The Tax Cuts and Jobs Act of 2017 reduced the associated federal penalty to zero dollars, effective January 1, 2019. Consequently, while the federal law requiring health coverage technically still exists, there is no longer a financial penalty from the federal government for failing to have it.
In response to the federal penalty being reduced to zero, several states have implemented their own individual health insurance mandates. These states require their residents to have qualifying health coverage or pay a penalty on their state tax returns to maintain stability in their insurance markets.
As of 2025, the jurisdictions that have their own individual mandates with financial penalties are California, Massachusetts, New Jersey, and Rhode Island, along with the District of Columbia. The specifics of the coverage requirements and penalties are determined by each state’s laws.

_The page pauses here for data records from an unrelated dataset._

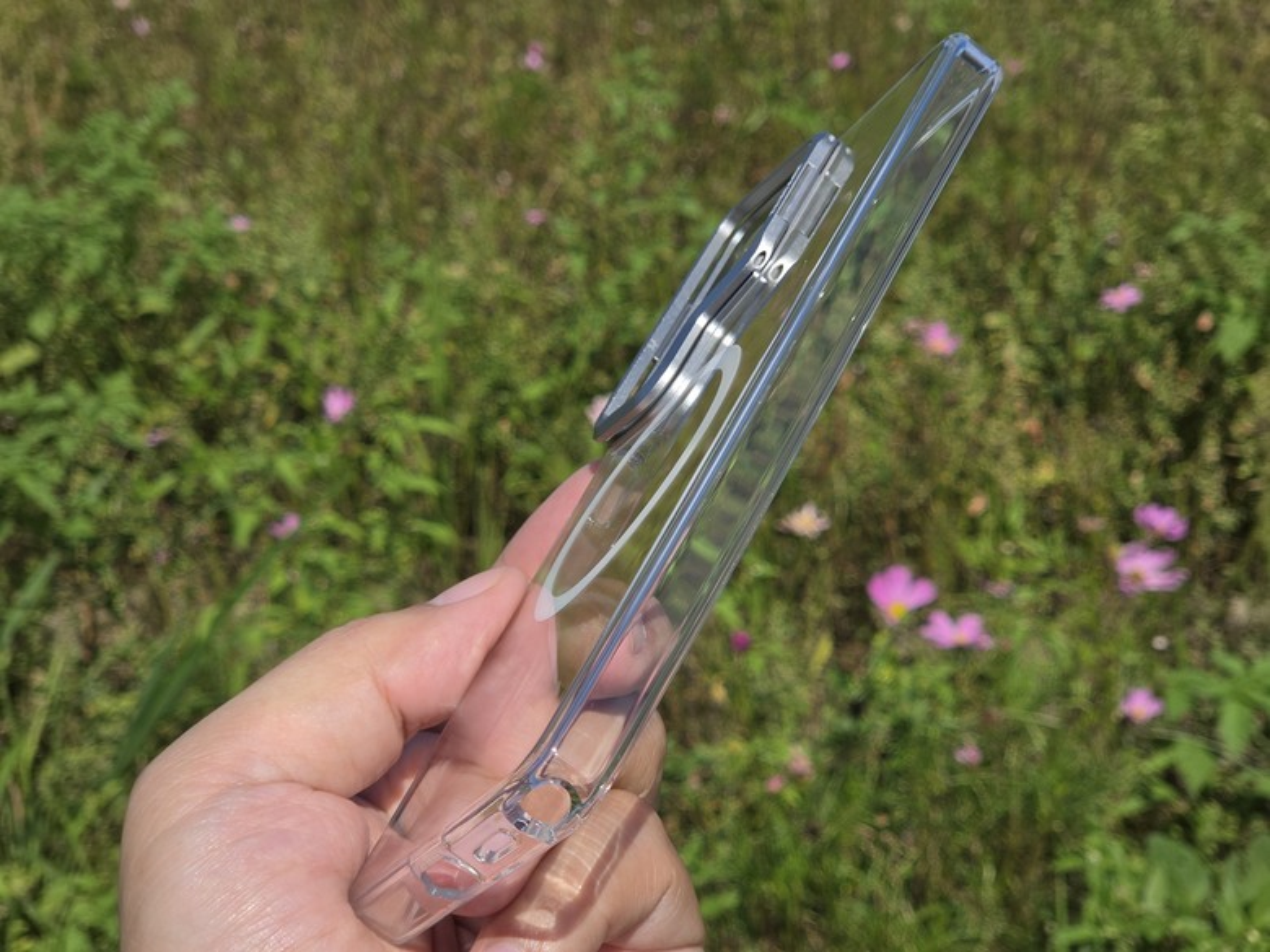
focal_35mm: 69
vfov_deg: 21.3
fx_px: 2531
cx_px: 635
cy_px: 476
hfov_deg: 28.2
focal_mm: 7
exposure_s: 1/1286
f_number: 2.4
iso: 25
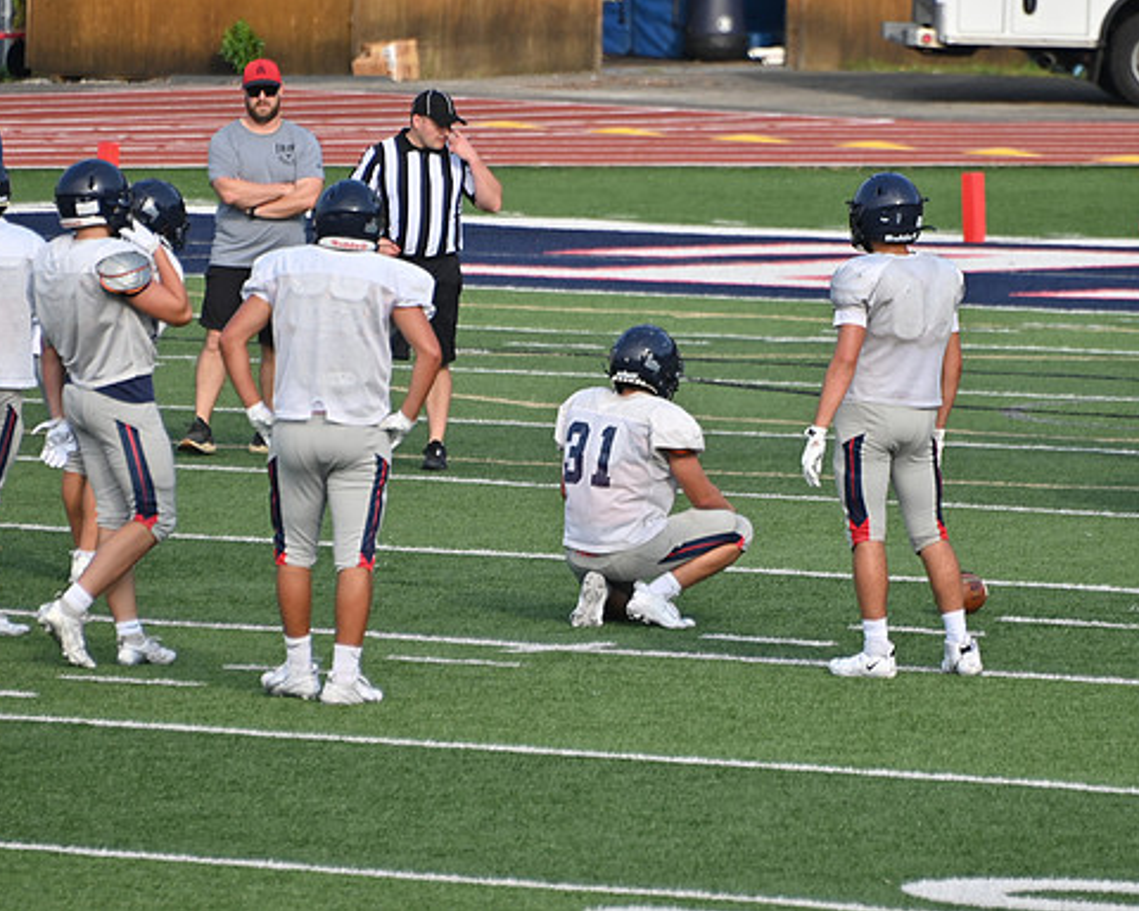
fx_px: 17192
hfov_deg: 3.8
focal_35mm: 510
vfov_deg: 3.0
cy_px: 454
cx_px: 672
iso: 160
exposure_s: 1/640
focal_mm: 300
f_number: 5.6
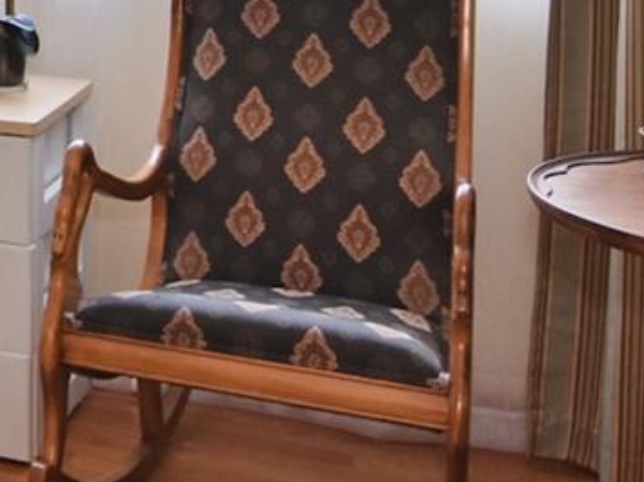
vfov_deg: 14.8
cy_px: -270
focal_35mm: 92
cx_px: -422
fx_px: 1706
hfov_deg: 18.1
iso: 640
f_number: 7.1
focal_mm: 11
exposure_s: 1/50
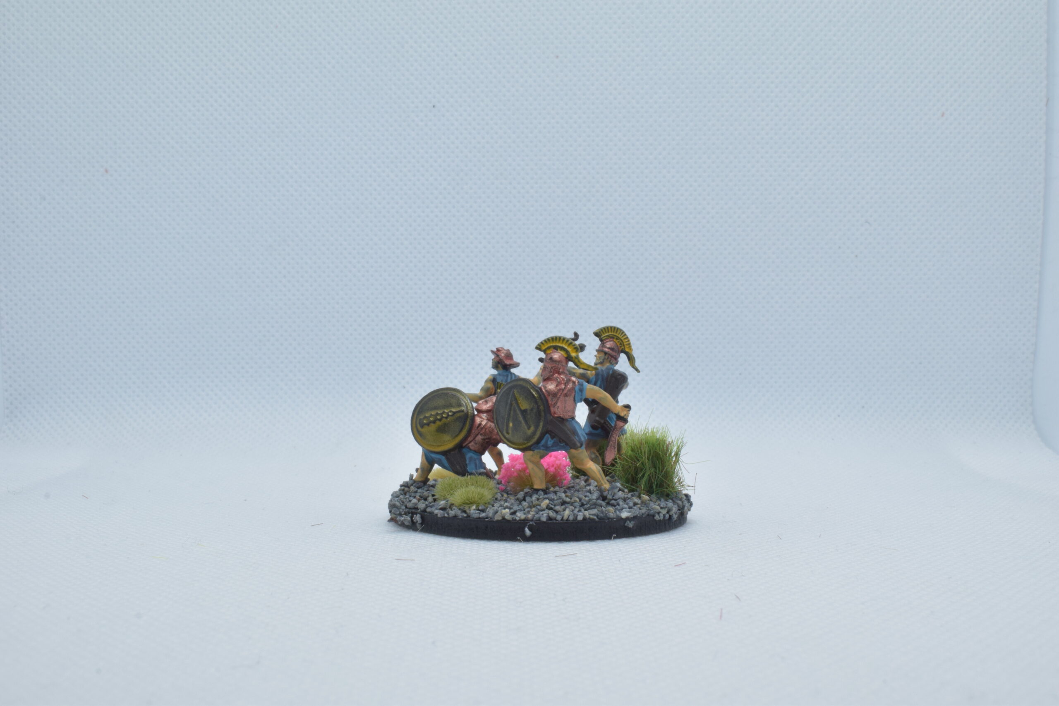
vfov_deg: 33.0
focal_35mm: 40
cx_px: 530
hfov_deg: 47.9
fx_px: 1191
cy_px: 353
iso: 800
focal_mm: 27
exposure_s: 1/60
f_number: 25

It is important for residents of these specific areas to be aware of their local obligations. Another state, Vermont, also has a mandate requiring coverage but does not currently impose a financial penalty for non-compliance.

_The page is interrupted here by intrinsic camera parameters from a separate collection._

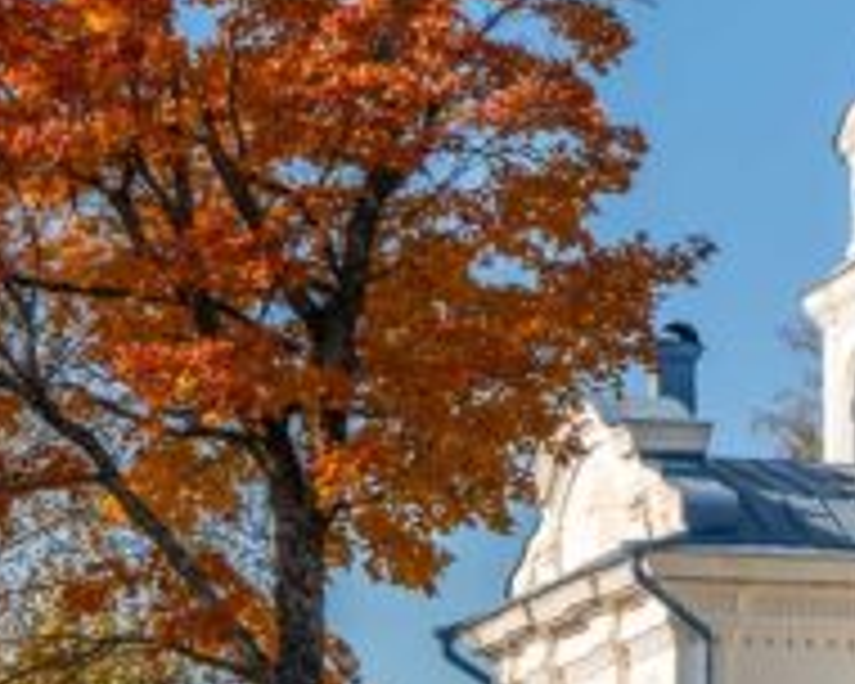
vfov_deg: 9.2
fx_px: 4226
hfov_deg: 11.5
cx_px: 810
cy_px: 448
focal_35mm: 167
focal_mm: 22
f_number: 5
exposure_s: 1/640
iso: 100
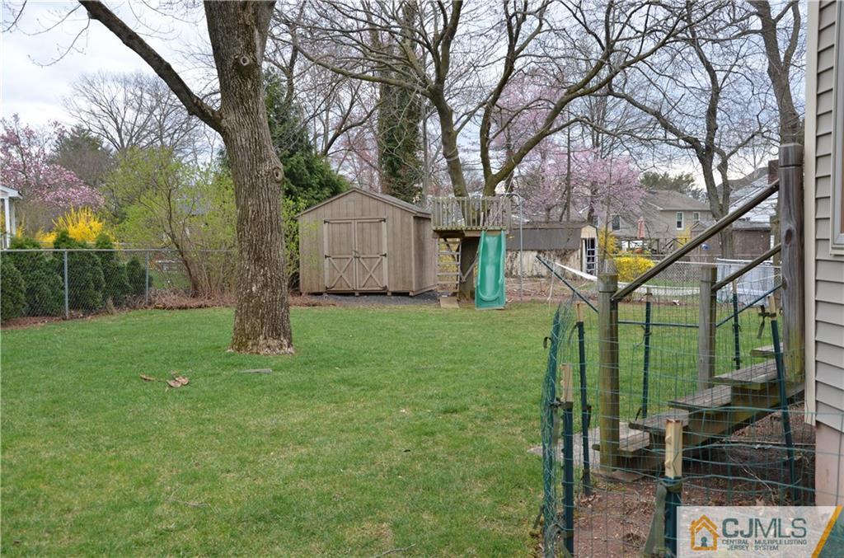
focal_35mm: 36
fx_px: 842
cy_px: 279
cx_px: 422
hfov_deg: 53.3
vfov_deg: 36.7
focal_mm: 24
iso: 200
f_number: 6.3
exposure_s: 1/160
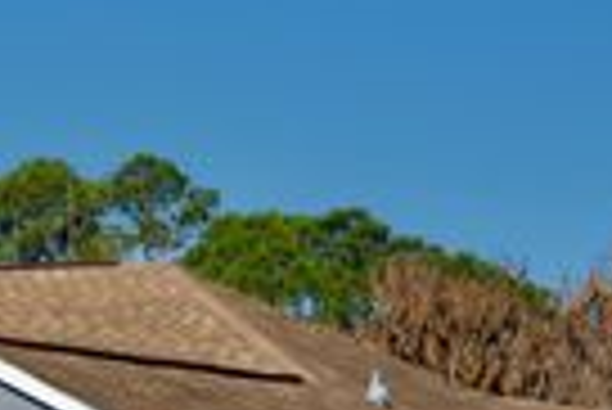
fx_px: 5310
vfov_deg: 4.4
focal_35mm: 312
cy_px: 651
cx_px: -248
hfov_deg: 6.5
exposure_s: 1/1250
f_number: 9
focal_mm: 85
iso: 200
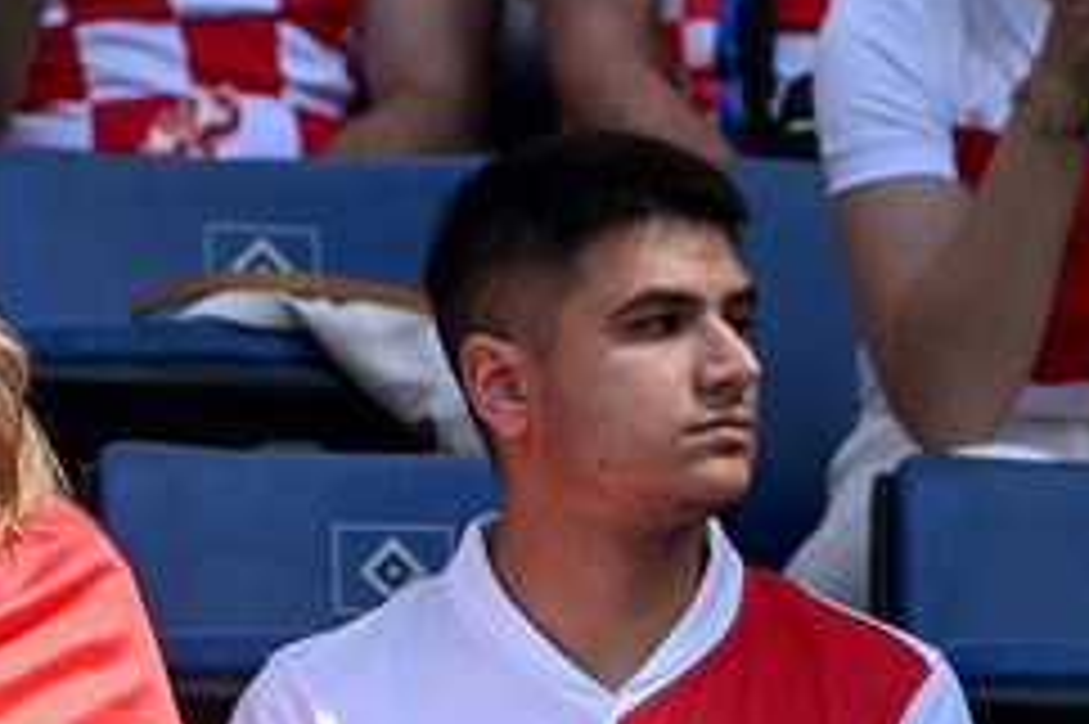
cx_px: -122
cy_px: 699
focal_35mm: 367
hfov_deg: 5.6
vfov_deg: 3.7
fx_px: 11094
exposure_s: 1/2000
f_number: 4
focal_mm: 150
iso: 500
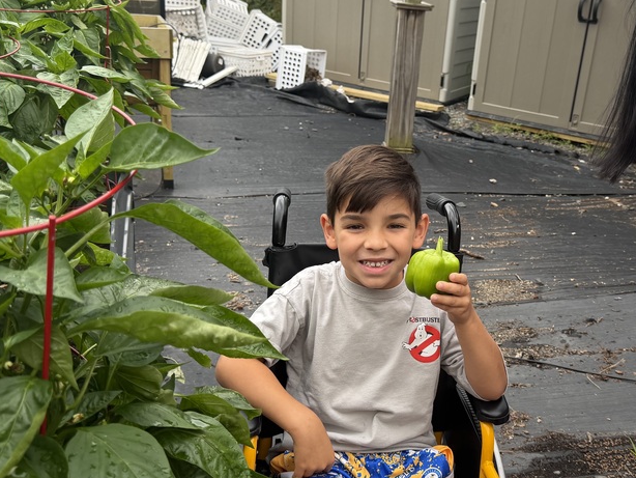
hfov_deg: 46.3
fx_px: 735
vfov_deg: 36.0
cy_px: 228
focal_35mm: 40
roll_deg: -6.3
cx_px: 405
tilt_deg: -21.5
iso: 100
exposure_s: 1/1075
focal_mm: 6.76
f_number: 1.78
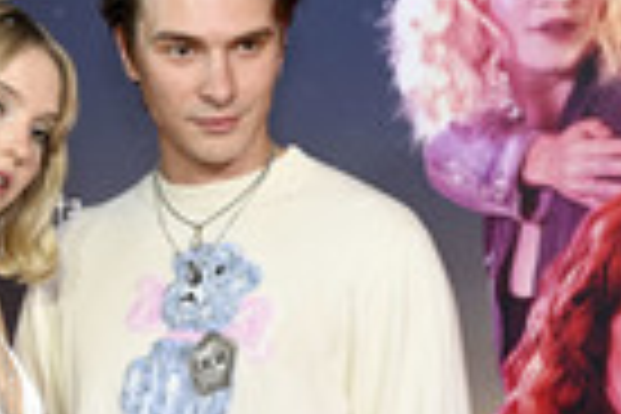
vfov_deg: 10.8
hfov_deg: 16.0
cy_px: 306
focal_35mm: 127
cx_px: 128
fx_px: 2191
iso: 1000
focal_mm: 39
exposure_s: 1/160
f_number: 4.5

The methods for calculating state-level penalties vary by jurisdiction but generally follow one of two models. The penalty is calculated as a percentage of the household’s income or as a flat-dollar amount per uninsured person in the household. The final penalty is typically the greater of these two calculated amounts.
For example, a state might set its penalty as 2.5% of household income or a flat rate of over $900 per adult and half that amount per dependent child. A family of four with a household income of $100,000 would calculate the penalty both ways. The percentage-based penalty would be $2,500, while the flat-rate penalty for two adults and two children might be around $2,700. In this scenario, the family would owe the higher amount, $2,700.
This penalty is assessed for each month an individual or family member goes without qualifying health coverage. The total amount is then paid when filing the annual state income tax return. States provide worksheets with their tax forms to help residents determine the exact penalty amount they owe.
Even in states with an individual mandate, there are specific circumstances where a person can be granted an exemption from the penalty. The specific qualifications for exemptions are defined by each state but often share common themes.
One common exemption is based on income; if a resident’s household income is below the state’s income tax filing threshold, they are typically exempt. Another exemption relates to affordability, where if the lowest-cost health plan available costs more than a certain percentage of household income, the penalty does not apply.
Other exemptions address specific life situations. A short gap in coverage, usually lasting less than three consecutive months, will often not trigger a penalty. States also provide exemptions for hardships, which can include situations like homelessness, eviction, bankruptcy, or experiencing a natural disaster.
To claim an exemption, individuals usually file a specific form with their state tax return. Some situations may require applying for an exemption certificate from the state’s health insurance marketplace.